In the records below, copy out the lines from the line with "Type in your Samsung account e-mail address" to the line with "the unlock is", both included.

- _EXERCISE MATERIAL_

________________

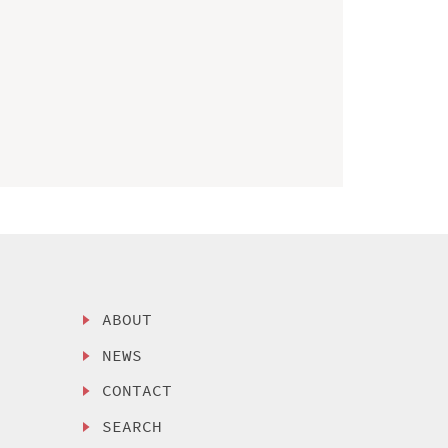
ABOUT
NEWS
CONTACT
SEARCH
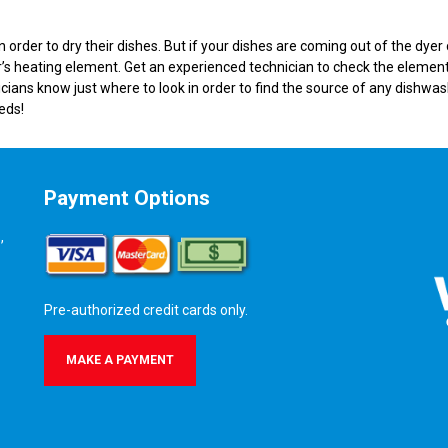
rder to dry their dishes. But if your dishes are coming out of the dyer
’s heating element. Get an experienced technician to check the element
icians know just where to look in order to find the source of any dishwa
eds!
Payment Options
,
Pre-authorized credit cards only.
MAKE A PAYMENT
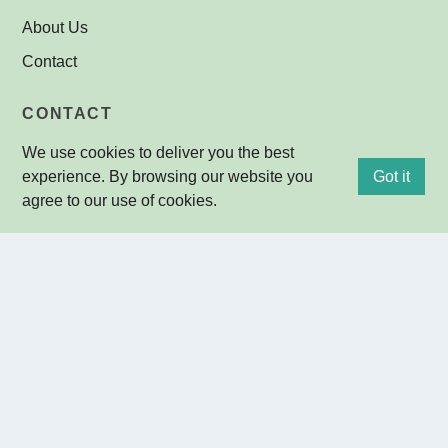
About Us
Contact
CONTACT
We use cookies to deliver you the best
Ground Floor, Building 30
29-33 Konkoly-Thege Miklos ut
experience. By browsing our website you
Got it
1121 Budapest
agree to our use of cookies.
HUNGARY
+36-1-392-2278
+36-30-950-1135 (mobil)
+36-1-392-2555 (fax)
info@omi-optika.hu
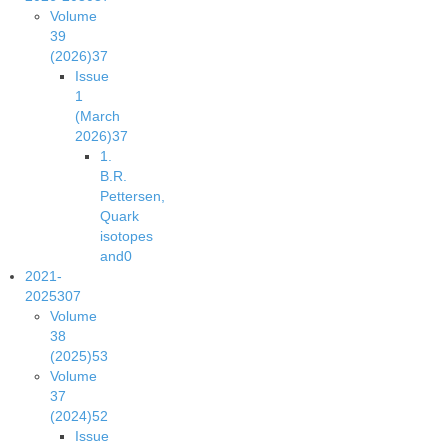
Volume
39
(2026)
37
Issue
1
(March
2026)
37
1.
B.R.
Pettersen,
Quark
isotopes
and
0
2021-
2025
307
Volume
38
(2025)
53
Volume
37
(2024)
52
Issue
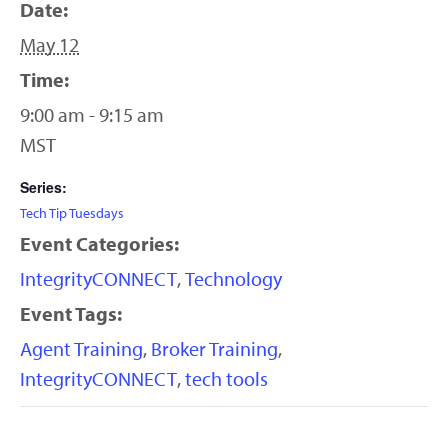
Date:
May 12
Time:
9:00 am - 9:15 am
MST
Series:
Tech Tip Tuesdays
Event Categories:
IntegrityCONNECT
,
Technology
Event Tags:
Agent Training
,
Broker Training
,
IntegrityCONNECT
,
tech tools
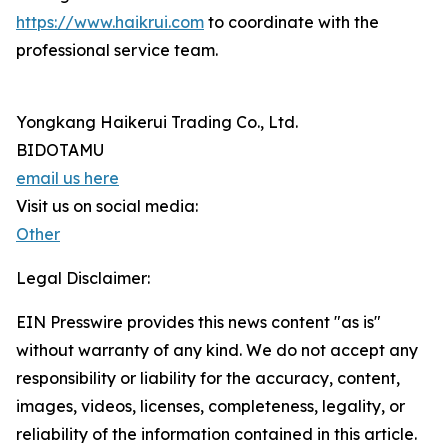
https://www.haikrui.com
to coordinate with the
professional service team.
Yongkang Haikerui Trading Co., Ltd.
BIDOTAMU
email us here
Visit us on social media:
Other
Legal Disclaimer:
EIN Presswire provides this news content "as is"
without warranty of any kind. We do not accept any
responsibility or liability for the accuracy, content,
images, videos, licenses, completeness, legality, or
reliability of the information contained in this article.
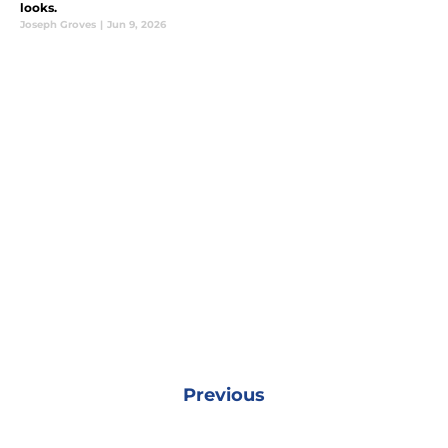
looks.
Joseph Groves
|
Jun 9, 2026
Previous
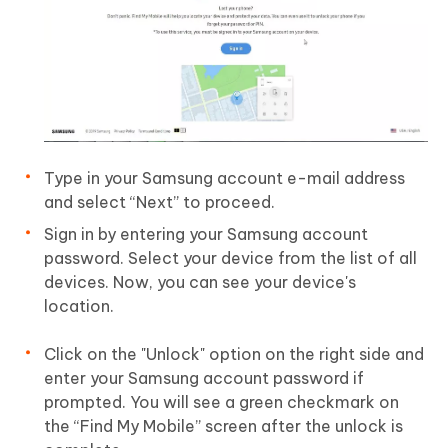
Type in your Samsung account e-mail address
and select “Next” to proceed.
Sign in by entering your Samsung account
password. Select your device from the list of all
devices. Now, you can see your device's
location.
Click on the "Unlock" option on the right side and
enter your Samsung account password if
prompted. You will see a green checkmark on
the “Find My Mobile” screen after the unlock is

________________

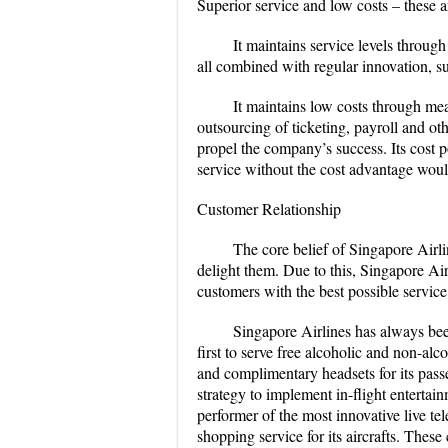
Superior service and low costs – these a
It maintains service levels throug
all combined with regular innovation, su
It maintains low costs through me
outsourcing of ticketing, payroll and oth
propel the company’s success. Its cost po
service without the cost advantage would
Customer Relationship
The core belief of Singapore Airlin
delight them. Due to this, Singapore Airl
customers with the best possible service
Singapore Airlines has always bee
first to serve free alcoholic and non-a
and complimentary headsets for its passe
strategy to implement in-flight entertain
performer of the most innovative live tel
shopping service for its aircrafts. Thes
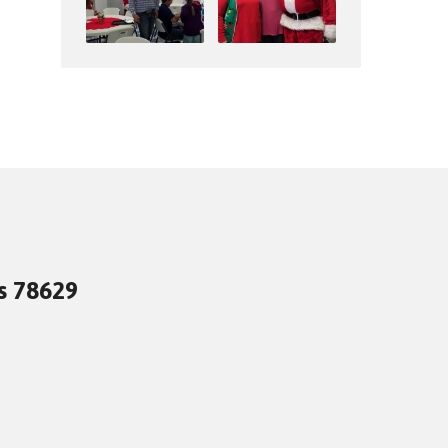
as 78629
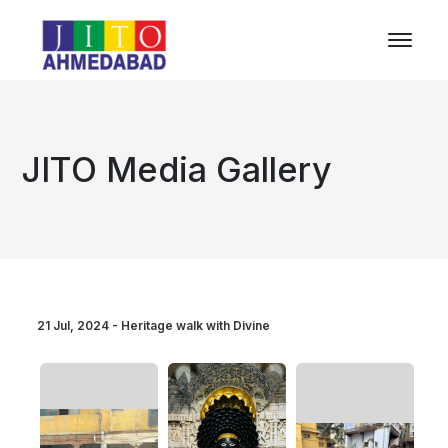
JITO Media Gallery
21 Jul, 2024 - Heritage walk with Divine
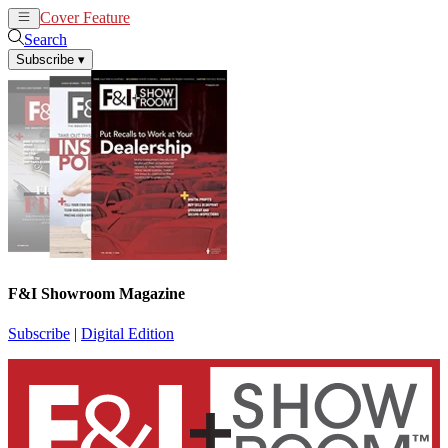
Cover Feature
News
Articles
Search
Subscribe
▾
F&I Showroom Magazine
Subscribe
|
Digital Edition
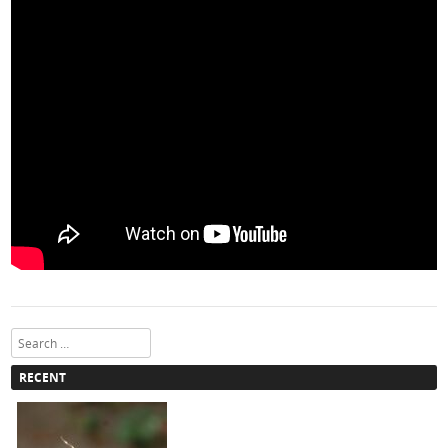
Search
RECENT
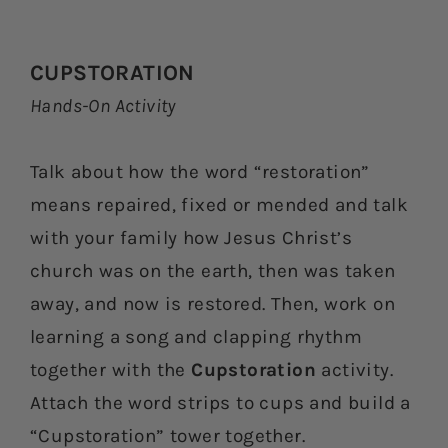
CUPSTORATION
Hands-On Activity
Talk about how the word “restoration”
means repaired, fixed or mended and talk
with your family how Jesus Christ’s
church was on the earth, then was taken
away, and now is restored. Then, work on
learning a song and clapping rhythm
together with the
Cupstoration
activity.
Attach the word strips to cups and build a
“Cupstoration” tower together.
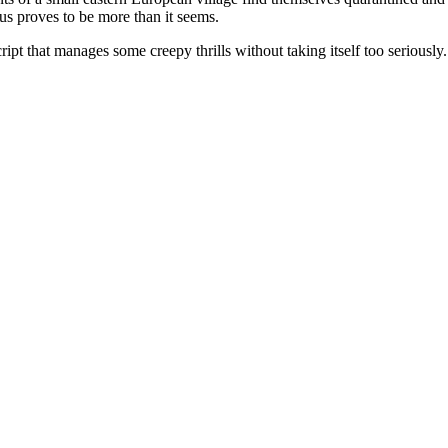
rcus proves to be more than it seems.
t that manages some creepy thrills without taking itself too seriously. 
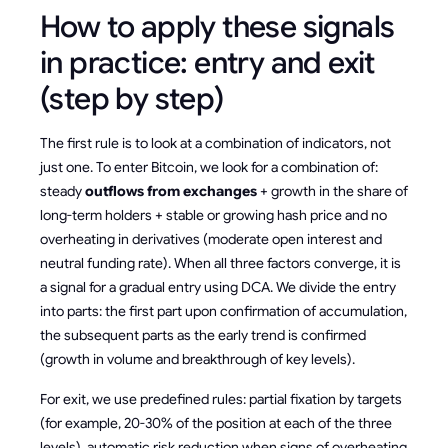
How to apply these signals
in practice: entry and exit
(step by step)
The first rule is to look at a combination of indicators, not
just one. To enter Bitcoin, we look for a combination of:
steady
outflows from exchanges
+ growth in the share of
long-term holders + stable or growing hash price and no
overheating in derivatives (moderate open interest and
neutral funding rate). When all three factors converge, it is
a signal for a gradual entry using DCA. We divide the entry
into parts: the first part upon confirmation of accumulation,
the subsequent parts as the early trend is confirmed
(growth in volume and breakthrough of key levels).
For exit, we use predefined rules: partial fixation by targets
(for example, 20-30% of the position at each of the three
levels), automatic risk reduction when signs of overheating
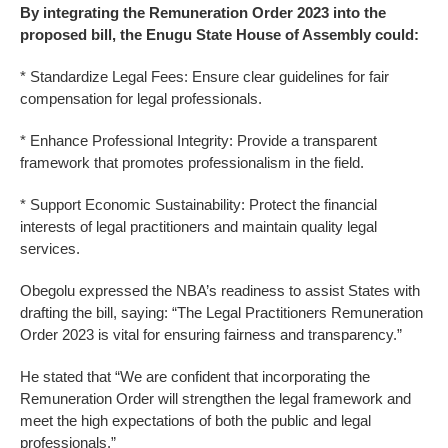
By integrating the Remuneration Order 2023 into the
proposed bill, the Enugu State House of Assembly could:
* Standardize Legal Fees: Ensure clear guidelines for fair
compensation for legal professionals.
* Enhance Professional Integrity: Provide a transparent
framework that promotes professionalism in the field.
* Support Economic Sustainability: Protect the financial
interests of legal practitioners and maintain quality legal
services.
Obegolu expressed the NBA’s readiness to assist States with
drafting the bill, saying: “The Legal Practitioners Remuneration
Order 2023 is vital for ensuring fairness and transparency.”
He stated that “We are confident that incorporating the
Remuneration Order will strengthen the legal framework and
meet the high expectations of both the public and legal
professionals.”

________________

- _SOLUTION BELOW_
Type in your Samsung account e-mail address
and select “Next” to proceed.
Sign in by entering your Samsung account
password. Select your device from the list of all
devices. Now, you can see your device's
location.
Click on the "Unlock" option on the right side and
enter your Samsung account password if
prompted. You will see a green checkmark on
the “Find My Mobile” screen after the unlock is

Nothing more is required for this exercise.